**Assigned task**
Copy word for word the stretch from the start of the entries through the line that contains "He also wrote", including both ends.

**Raw data**
========================
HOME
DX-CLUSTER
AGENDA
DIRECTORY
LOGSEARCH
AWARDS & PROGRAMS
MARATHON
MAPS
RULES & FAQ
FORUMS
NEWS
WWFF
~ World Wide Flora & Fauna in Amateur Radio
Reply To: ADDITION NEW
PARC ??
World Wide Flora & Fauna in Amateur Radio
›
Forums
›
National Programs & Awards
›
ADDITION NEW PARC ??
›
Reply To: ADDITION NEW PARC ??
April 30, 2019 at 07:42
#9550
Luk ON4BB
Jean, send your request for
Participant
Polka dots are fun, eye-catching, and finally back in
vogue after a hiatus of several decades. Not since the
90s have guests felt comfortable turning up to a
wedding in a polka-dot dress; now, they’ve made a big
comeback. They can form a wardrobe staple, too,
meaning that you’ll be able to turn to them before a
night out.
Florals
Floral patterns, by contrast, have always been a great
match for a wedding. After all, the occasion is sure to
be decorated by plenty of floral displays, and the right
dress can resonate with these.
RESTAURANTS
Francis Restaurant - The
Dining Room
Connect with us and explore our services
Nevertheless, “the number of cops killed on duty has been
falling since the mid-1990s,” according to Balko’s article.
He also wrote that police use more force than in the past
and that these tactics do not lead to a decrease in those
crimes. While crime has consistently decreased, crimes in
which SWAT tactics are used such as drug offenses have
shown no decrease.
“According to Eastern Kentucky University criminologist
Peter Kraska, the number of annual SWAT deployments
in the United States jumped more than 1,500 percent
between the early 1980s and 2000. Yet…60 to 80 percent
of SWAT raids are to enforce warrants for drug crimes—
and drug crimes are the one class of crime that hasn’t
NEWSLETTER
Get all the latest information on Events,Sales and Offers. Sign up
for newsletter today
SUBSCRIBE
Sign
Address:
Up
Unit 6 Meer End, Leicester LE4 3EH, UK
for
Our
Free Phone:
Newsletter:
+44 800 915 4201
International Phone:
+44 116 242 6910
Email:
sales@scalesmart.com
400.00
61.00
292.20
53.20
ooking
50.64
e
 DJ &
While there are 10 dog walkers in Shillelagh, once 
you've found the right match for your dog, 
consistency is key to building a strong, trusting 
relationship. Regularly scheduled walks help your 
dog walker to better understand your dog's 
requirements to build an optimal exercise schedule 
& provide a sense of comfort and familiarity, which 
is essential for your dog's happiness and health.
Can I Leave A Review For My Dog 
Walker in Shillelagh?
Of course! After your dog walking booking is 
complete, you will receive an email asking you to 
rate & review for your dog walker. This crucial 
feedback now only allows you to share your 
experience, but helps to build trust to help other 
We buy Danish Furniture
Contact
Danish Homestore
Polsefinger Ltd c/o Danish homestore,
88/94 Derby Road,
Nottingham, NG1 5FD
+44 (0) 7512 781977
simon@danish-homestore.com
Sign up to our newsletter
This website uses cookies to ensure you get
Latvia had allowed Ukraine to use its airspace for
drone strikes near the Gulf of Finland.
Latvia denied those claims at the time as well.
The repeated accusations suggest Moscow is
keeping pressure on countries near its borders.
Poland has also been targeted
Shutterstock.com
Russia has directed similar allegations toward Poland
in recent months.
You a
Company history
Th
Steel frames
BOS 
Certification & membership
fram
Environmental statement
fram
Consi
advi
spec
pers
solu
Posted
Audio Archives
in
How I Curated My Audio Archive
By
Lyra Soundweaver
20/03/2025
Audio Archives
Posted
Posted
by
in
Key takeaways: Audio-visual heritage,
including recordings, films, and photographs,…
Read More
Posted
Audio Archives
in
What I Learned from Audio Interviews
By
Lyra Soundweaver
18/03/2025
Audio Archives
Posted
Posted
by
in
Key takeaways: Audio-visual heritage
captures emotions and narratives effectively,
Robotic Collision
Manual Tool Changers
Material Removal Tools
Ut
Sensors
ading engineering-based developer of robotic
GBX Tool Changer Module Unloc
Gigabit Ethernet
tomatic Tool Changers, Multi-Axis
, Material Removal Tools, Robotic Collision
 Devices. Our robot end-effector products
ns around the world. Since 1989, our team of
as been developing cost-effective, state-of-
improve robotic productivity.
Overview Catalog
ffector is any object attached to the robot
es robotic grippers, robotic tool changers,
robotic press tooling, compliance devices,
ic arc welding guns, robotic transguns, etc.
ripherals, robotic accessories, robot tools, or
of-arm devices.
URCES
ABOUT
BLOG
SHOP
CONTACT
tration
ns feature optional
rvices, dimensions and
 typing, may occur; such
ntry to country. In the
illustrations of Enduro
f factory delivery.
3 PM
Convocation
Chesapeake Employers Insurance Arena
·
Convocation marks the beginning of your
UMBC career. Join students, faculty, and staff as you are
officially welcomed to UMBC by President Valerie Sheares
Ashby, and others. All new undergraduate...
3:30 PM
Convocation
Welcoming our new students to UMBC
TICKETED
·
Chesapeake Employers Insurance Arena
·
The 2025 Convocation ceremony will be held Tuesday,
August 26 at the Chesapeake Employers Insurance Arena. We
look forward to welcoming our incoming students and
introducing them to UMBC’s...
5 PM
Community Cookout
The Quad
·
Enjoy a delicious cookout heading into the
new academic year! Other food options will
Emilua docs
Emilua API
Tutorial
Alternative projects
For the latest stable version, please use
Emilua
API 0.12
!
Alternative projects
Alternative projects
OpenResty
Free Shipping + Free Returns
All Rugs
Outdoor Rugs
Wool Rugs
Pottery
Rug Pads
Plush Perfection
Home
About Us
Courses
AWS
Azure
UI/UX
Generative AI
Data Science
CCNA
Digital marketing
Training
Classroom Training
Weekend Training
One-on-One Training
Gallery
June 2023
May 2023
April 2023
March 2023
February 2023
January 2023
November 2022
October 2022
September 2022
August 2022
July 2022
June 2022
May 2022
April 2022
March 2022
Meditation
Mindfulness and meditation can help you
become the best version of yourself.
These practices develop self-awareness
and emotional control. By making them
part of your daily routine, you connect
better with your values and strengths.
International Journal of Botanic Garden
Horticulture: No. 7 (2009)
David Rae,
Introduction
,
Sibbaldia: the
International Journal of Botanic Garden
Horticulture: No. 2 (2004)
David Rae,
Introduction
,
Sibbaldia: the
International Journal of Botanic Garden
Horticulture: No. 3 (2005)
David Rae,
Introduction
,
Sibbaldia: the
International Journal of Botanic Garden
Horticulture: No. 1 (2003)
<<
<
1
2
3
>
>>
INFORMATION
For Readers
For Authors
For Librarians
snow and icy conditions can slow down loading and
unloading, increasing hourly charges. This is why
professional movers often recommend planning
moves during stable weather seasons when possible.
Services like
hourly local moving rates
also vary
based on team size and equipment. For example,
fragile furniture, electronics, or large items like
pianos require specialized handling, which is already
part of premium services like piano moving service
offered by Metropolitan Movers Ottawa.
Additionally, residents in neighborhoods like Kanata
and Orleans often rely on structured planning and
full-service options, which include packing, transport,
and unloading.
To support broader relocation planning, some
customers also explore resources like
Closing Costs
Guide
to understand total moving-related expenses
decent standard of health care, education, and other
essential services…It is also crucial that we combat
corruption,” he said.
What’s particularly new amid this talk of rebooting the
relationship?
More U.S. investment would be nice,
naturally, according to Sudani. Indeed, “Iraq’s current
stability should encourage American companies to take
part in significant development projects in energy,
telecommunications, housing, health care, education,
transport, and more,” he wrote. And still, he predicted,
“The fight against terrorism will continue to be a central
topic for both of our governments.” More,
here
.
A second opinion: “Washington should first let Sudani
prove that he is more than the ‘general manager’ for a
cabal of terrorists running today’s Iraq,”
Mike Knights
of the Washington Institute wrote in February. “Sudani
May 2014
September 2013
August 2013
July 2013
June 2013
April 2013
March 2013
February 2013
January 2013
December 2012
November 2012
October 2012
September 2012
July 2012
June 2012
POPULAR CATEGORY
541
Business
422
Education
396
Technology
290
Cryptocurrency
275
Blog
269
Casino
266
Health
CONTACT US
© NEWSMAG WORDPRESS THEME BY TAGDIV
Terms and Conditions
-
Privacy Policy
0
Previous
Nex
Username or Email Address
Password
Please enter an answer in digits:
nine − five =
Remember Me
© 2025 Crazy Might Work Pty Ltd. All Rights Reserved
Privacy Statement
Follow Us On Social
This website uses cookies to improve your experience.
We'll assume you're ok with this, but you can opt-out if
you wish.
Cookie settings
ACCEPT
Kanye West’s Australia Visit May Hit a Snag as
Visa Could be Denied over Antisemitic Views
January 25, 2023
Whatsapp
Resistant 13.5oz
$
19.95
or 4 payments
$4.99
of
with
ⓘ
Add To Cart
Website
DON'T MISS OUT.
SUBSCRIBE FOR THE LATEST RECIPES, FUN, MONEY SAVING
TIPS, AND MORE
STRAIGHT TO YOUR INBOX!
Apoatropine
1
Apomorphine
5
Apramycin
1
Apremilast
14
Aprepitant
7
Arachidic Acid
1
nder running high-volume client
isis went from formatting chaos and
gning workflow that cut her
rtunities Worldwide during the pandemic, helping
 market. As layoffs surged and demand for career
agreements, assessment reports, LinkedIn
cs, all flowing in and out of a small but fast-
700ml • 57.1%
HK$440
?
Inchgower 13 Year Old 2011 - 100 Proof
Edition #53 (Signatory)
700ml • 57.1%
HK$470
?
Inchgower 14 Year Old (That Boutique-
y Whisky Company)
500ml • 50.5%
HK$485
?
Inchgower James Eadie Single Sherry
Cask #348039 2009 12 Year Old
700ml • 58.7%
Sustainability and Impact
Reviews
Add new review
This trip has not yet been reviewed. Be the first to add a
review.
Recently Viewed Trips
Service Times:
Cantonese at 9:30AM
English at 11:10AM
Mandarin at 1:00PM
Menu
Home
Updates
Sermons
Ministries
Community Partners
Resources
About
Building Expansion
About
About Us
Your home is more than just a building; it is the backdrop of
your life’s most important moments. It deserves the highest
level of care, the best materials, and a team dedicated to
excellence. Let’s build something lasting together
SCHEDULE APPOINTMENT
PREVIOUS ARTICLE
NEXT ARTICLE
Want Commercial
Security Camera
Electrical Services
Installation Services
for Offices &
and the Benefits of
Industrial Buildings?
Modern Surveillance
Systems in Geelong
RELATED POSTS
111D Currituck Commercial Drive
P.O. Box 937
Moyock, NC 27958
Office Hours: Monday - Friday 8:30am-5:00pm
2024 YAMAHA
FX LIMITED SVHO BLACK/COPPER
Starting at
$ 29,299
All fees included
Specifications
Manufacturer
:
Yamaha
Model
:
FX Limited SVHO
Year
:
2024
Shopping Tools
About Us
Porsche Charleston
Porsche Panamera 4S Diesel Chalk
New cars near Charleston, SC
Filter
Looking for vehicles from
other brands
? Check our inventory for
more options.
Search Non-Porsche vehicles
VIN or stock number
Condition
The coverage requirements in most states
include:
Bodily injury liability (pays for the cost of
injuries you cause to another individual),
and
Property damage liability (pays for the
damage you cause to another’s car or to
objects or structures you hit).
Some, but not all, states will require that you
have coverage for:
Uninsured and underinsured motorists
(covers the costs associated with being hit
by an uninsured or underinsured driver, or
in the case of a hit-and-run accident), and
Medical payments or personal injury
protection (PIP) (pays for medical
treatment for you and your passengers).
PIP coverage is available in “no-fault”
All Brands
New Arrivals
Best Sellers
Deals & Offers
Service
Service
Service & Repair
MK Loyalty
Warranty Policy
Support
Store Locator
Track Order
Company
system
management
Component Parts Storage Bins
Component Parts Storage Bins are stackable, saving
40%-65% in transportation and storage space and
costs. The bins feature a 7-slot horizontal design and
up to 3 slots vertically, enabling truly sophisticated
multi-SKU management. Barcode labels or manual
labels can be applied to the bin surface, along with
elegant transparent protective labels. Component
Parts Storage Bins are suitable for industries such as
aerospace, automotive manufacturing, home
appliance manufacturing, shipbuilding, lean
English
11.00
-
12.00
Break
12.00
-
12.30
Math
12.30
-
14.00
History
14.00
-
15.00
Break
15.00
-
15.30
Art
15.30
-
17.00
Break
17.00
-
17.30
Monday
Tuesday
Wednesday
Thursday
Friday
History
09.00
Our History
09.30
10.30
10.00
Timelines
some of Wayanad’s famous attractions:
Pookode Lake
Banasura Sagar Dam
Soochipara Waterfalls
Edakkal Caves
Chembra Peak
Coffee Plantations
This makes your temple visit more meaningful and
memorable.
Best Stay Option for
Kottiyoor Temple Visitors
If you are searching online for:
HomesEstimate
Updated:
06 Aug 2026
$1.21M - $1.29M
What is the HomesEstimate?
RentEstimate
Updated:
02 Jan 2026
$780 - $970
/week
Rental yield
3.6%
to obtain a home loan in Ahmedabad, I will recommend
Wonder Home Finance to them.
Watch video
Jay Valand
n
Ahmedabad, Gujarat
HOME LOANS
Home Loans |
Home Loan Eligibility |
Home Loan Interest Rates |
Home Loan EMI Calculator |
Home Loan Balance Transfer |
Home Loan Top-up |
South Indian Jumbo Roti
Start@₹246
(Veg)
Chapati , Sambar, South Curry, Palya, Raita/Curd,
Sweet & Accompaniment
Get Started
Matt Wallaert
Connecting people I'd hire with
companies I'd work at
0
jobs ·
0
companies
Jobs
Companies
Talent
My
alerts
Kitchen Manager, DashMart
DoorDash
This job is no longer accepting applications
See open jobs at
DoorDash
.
========================
**Task solution**
HOME
DX-CLUSTER
AGENDA
DIRECTORY
LOGSEARCH
AWARDS & PROGRAMS
MARATHON
MAPS
RULES & FAQ
FORUMS
NEWS
WWFF
~ World Wide Flora & Fauna in Amateur Radio
Reply To: ADDITION NEW
PARC ??
World Wide Flora & Fauna in Amateur Radio
›
Forums
›
National Programs & Awards
›
ADDITION NEW PARC ??
›
Reply To: ADDITION NEW PARC ??
April 30, 2019 at 07:42
#9550
Luk ON4BB
Jean, send your request for
Participant
Polka dots are fun, eye-catching, and finally back in
vogue after a hiatus of several decades. Not since the
90s have guests felt comfortable turning up to a
wedding in a polka-dot dress; now, they’ve made a big
comeback. They can form a wardrobe staple, too,
meaning that you’ll be able to turn to them before a
night out.
Florals
Floral patterns, by contrast, have always been a great
match for a wedding. After all, the occasion is sure to
be decorated by plenty of floral displays, and the right
dress can resonate with these.
RESTAURANTS
Francis Restaurant - The
Dining Room
Connect with us and explore our services
Nevertheless, “the number of cops killed on duty has been
falling since the mid-1990s,” according to Balko’s article.
He also wrote that police use more force than in the past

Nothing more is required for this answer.